Dass das so spannend ist, liegt auch an den Schauspielern. Bleibtreu als jähzorniger, charismatischer Andreas Baader macht klar, warum dieser Mann die Menschen in seinen Bann ziehen konnte. Brillant ist auch Wokalek als Gudrun Ensslin - kühl und mitleidslos verwirklicht sie die Ziele der RAF. Nur bei Baader wird sie schwach und es liegt Wärme in ihrer Stimme, wenn sie ihn ruft: «Baby!». Eine schwierige Rolle hatte Gedeck, die als Ulrike Meinhof den Spagat zwischen der bürgerlichen Ehefrau und Mutter, später der überzeugten Terroristin und gebrochenen Gefangenen meistern musste.
Überzeugend auch Nadja Uhl, die als Brigitte Mohnhaupt kaltblütig ihre Waffe gegen Menschen richtet. Bruno Ganz spielt den Chef des Bundeskriminalamtes, Horst Herold, als überlegten Ermittler, der die Täter verstehen will, um ihnen das Handwerk zu legen. Psychologie statt Waffen, lautet sein Credo. Doch in der Atmosphäre großer Verunsicherung bei den Verantwortlichen in der Bundesrepublik stößt er damit auf große Skepsis.

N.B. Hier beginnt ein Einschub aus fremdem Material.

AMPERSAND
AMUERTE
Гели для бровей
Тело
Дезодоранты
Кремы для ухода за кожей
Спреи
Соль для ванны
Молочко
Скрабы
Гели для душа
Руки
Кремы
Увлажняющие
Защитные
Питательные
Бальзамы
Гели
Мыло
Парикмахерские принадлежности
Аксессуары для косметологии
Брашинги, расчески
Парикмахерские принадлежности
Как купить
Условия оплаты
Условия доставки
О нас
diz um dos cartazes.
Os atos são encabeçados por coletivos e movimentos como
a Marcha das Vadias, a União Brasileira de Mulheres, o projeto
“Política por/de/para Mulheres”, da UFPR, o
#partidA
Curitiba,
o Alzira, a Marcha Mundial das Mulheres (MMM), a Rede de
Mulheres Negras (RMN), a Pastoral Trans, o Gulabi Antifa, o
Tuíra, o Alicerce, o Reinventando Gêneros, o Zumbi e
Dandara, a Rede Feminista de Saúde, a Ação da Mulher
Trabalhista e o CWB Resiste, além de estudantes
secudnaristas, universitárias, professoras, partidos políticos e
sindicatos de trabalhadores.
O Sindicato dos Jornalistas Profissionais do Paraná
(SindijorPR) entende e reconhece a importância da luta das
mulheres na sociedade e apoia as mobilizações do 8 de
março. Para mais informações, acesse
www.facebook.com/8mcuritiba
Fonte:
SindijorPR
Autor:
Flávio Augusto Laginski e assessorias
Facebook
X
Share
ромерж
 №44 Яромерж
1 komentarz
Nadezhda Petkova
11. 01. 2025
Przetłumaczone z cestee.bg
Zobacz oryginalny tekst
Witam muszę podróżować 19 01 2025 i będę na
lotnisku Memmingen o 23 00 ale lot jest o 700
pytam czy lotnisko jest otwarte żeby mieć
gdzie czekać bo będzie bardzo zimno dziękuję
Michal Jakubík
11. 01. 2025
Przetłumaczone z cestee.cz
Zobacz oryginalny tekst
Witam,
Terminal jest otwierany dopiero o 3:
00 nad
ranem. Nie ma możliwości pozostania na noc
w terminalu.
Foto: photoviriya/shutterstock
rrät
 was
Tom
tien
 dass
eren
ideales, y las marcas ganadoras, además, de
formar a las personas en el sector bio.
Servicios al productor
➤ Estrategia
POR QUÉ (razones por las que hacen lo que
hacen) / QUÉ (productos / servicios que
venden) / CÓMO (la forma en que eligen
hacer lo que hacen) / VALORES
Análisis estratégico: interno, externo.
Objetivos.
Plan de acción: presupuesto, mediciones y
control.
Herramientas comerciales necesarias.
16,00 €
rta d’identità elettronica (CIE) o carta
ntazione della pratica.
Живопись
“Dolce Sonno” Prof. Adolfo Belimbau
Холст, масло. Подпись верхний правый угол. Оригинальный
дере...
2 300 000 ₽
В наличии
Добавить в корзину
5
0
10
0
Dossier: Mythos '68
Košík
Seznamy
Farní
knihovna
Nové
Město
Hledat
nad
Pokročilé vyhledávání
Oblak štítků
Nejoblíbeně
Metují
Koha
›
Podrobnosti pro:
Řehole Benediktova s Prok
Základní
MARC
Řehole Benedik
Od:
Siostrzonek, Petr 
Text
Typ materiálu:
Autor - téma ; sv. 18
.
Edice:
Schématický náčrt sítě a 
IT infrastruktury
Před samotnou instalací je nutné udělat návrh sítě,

Eichinger hat die dramatischen Ereignisse, die auf dem Buch von Stefan Aust basieren, stark zusammengekürzt. Die Zeitspanne reicht von Ohnesorgs Tod 1967 bis zum «Deutschen Herbst» 1977 mit der Entführung der Lufthansa-Maschine «Landshut» und der Tötung des Arbeitgeber-Präsidenten Hanns Martin Schleyer.
Eine stumme Rolle spielen die Opfer und ihre Angehörigen. Ihre Emotionen blendet der Film weitgehend aus. Sie kommen nur vor, wenn die Täter selbst betroffen sind. Nicht umsonst versuchte Ignes Ponto, die Witwe des von der RAF ermordeten Bankiers Jürgen Ponto, per Gericht eine einstweilige Verfügung gegen den Film zu erwirken. Sie sah ihre Persönlichkeitsrechte verletzt, weil der Film die Erschießung ihres Mannes nicht wirklichkeitsgetreu zeige. Unter anderem werde ausgespart, dass sie den Mord mitansehen musste. Die Witwe unterstellte dem Drehbuch Effekthascherei. Als Opfer habe sie zudem Anspruch darauf, mit der Tat «alleingelassen zu werden».
Das Landgericht Köln wies den Antrag jedoch ab und bewertete die Kunstfreiheit höher: Die fragliche Szene sei in eine Gesamthandlung eingebettet, die sich nicht mit dem privaten Schicksal der Klägerin, sondern mit einem besonders herausragenden Ereignis der Zeitgeschichte befasse.